The medical and sick leave mandate of the Families First Coronavirus Response Act (FFCRA) expired on Jan. 1. 2021. However, eligible employers can continue to voluntarily offer this leave and claim the associated credits through March 31, 2021.
This provision of the FFCRA expanded the existing Family and Medical Leave Act (FMLA) requirements until Dec. 31, 2020. This generally applied to all employers with fewer than 500 employees, and applied to employees who had been employed at least 30 calendar days.
Subsequent changes in the House significantly limited qualifying events, so that only employees who were unable to work (or telework) due to a need to leave to care for their son or daughter under the age of 18 if their school was closed or child care was unavailable due to COVID-19 qualify.

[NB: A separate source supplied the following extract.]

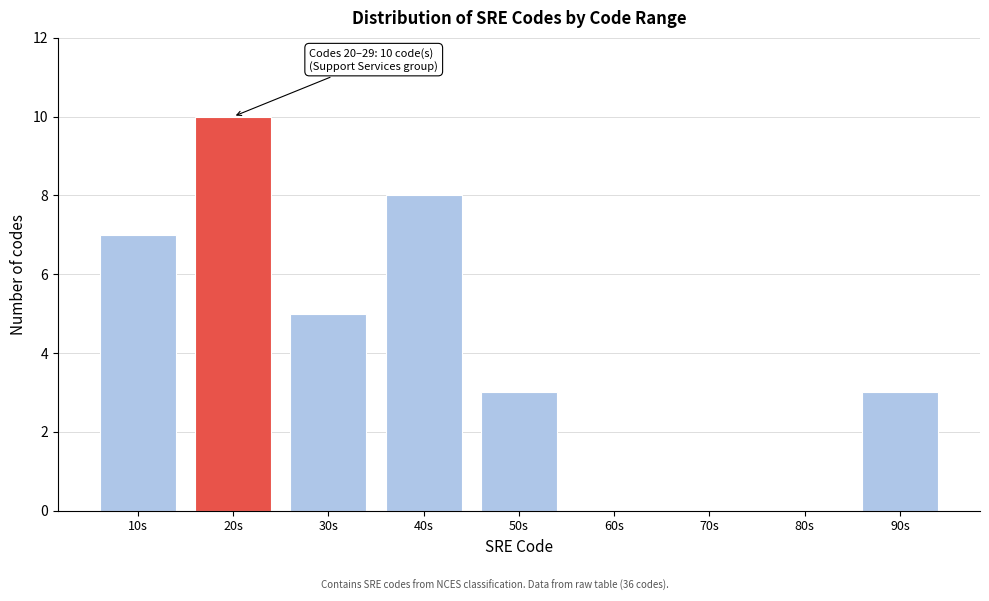

Reading right to left, extract all data points from this chart.

90s=3	80s=0	70s=0	60s=0	50s=3	40s=8	30s=5	20s=10	10s=7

The Secretary of Labor was granted the authority to issue regulations to exempt small businesses with fewer than 50 employees from these requirements “when the imposition of such requirements would jeopardize the viability of the business as a going concern.”
The first 10 days for which an employee took leave under this section could consist of unpaid leave. Employees could elect to substitute any other available leave for the unpaid leave, at the employer’s discretion.
After 10 days, the employer was required to provide paid leave. Paid leave was calculated based on no less than two-thirds of an employee’s regular rate of pay and the number of hours the employee would have otherwise normally been scheduled to work. However, pay was capped at $200 per day and $10,000 in aggregate per employee.
NAHB is providing this information for general information only. This information does not constitute the provision of legal advice, tax advice, accounting services, investment advice, or professional consulting of any kind nor should it be construed as such. The information provided herein should not be used as a substitute for consultation with professional tax, accounting, legal, or other competent advisers.